The Trump administration will push ahead with efforts to add a citizenship question to the 2020 census, despite announcing the plan had been dropped.
President Trump sowed confusion on Wednesday and said he was “moving forward” with the controversial plan.
This came a day after his own senior officials said the census papers would be printed without the question.
It leaves the future of the census, which determines electoral districts and federal funding, in some doubt.
The administration has argued that a citizenship question would bolster protections for minority voters, but opponents fear it would deter immigrant households from taking part.
Democrats and civil rights groups believe the question could ultimately lead to millions of people – mostly Latinos and African Americans – not being counted.
Last week, the Supreme Court temporarily blocked the citizenship question and said the government’s justification for including it seemed “contrived”.
Then, on Tuesday, the government appeared to back down altogether when Commerce Secretary Wilbur Ross announced that the census questionnaires were being printed without it.
But in a series of later tweets, President Trump said he would do “whatever is necessary” to ensure the question was included.
His latest tweet blindsided senior officials who have since been working frantically to find a legal means to include the question, US media report.
“We at the Department of Justice have been instructed to examine whether there is a path forward consistent with the Supreme Court decision that would allow us to include the citizenship question on the census,” Assistant Attorney General Joseph Hunt told a Maryland-based federal judge on Wednesday.
“We think there may be a legally available path.
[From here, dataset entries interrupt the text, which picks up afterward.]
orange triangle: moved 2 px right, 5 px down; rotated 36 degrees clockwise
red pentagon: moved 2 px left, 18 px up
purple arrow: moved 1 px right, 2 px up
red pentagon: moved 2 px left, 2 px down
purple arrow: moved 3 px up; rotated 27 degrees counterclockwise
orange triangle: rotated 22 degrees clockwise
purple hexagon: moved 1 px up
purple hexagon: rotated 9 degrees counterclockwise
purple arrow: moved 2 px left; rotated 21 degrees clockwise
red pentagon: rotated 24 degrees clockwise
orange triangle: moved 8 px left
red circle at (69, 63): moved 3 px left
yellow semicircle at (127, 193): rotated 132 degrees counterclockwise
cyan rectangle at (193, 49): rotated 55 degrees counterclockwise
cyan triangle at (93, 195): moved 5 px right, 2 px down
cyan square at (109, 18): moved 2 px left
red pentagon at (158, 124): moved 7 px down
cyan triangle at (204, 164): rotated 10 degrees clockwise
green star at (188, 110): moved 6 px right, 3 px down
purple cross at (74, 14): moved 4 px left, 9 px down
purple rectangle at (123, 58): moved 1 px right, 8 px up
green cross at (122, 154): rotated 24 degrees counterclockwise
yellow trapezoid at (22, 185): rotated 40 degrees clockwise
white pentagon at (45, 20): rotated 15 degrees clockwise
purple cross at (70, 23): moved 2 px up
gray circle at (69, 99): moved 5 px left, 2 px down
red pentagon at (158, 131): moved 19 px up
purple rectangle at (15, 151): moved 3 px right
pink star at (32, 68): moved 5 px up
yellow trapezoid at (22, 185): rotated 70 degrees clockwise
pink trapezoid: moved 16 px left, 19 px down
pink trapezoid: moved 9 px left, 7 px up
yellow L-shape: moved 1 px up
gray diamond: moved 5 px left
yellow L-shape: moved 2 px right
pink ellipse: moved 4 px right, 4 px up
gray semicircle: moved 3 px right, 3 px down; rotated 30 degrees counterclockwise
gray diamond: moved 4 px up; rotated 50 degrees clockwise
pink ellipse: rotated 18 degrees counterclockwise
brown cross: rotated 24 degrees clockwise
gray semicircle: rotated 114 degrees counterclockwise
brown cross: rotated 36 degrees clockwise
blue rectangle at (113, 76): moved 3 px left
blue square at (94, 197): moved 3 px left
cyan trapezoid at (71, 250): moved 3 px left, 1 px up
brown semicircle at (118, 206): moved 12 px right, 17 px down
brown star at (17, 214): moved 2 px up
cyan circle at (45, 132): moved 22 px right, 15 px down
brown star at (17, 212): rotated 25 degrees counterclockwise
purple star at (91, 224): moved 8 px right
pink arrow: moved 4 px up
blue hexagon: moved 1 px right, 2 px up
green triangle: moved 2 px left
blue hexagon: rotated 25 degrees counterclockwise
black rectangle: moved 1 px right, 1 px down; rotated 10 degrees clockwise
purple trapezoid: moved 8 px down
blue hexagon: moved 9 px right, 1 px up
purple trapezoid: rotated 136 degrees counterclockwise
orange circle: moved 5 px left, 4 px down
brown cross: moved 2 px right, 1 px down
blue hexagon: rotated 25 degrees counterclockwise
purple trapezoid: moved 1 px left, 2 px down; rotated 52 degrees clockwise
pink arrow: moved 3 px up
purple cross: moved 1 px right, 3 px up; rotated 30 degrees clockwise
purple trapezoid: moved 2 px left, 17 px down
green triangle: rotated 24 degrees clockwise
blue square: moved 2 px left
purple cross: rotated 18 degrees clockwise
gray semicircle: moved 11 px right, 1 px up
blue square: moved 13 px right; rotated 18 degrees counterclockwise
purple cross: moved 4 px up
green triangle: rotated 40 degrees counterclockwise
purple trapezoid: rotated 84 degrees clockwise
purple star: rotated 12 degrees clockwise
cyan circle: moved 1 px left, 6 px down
We’re examining that, looking at near-term options to see whether that’s viable and possible,” he added.
Tight print deadlines and a complex legal picture mean the administration is likely to face a difficult battle. The papers will reportedly be printed without the question while officials examine their options.
What is the citizenship question?
“Is this person a citizen of the United States?”
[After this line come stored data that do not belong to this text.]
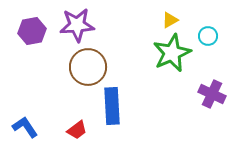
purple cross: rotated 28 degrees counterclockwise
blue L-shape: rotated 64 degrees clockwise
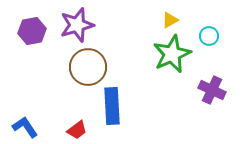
purple star: rotated 12 degrees counterclockwise
cyan circle: moved 1 px right
green star: moved 1 px down
purple cross: moved 4 px up
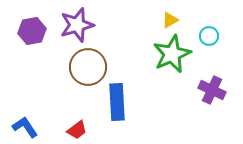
blue rectangle: moved 5 px right, 4 px up
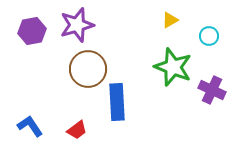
green star: moved 1 px right, 13 px down; rotated 27 degrees counterclockwise
brown circle: moved 2 px down
blue L-shape: moved 5 px right, 1 px up
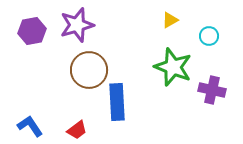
brown circle: moved 1 px right, 1 px down
purple cross: rotated 12 degrees counterclockwise
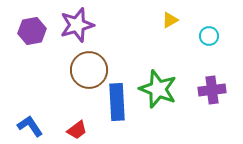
green star: moved 15 px left, 22 px down
purple cross: rotated 20 degrees counterclockwise
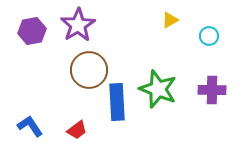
purple star: moved 1 px right; rotated 16 degrees counterclockwise
purple cross: rotated 8 degrees clockwise
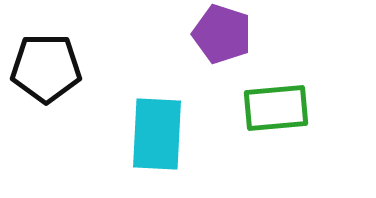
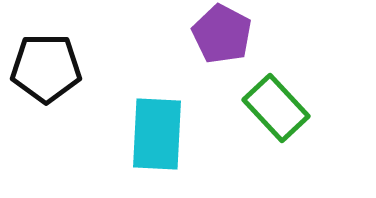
purple pentagon: rotated 10 degrees clockwise
green rectangle: rotated 52 degrees clockwise
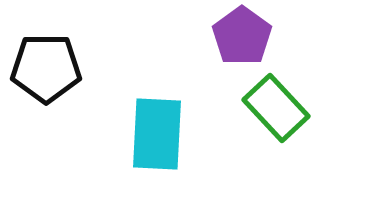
purple pentagon: moved 20 px right, 2 px down; rotated 8 degrees clockwise
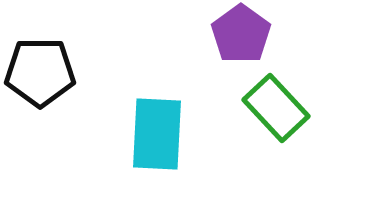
purple pentagon: moved 1 px left, 2 px up
black pentagon: moved 6 px left, 4 px down
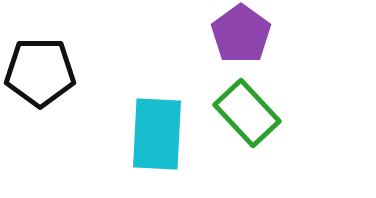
green rectangle: moved 29 px left, 5 px down
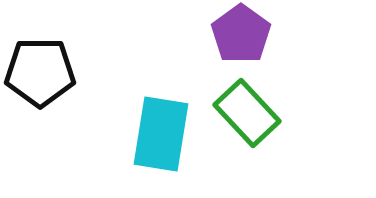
cyan rectangle: moved 4 px right; rotated 6 degrees clockwise
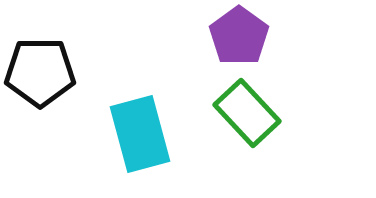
purple pentagon: moved 2 px left, 2 px down
cyan rectangle: moved 21 px left; rotated 24 degrees counterclockwise
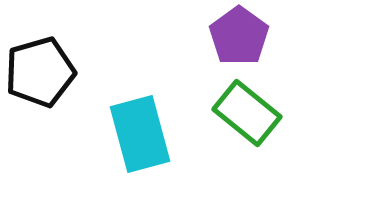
black pentagon: rotated 16 degrees counterclockwise
green rectangle: rotated 8 degrees counterclockwise
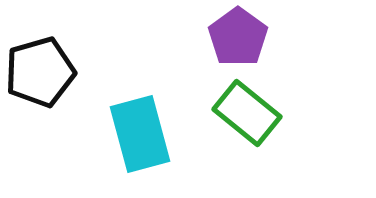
purple pentagon: moved 1 px left, 1 px down
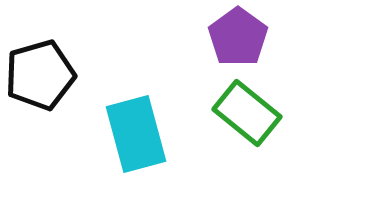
black pentagon: moved 3 px down
cyan rectangle: moved 4 px left
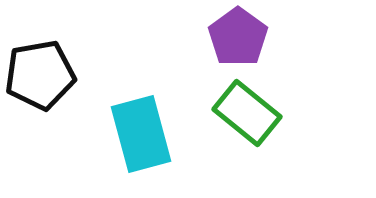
black pentagon: rotated 6 degrees clockwise
cyan rectangle: moved 5 px right
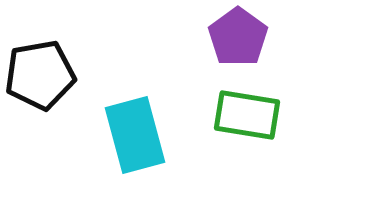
green rectangle: moved 2 px down; rotated 30 degrees counterclockwise
cyan rectangle: moved 6 px left, 1 px down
This question has not appeared on a US census for all Americans since 1950, though it has been asked to some subsets of the population between 1970 and 2000.
The population count helps the government draw up districts for state and local elections, and determine how much federal funding each state receives – a matter of hundreds of billions of dollars.
In a 2018 report, Census Bureau researchers found that the inclusion of a citizenship question could suppress response rates in households with immigrants and minority groups, leading to a “lower-quality population count”.
But Mr Ross – the billionaire financier who oversees the Census Bureau – insisted that detailed citizenship data would be of “greater importance than any adverse effect” posed by an undercount.
Why is it so controversial?
The White House argues that the decision to include the question was made for practical reasons. “When you have a census and you’re not allowed to talk about whether or not somebody’s a citizen or not, that doesn’t sound so good to me,” Mr Trump said to reporters last month.
But critics argue it is politically motivated and it would suppress responses from immigrants and racial minorities.
They believe this would benefit the Republican Party when it came to the drawing-up of districts for elections and calculating how much funding each state receives.
The states with the highest immigration populations, such as California and New Mexico, would be at the greatest risk of an undercount. Many of these states tend to vote Democrat.
Depressed response rates in these states would allow for electorate boundaries to be redrawn, pulling political power – and funding – away from Democratic-leaning, minority households.
Last week, the Supreme Court wrote in a 5-4 ruling that the Trump administration had not provided adequate justification for the inclusion of the question.
Three federal judges had earlier issued rulings to block the question, one calling it a threat “to the very foundation” of US democracy.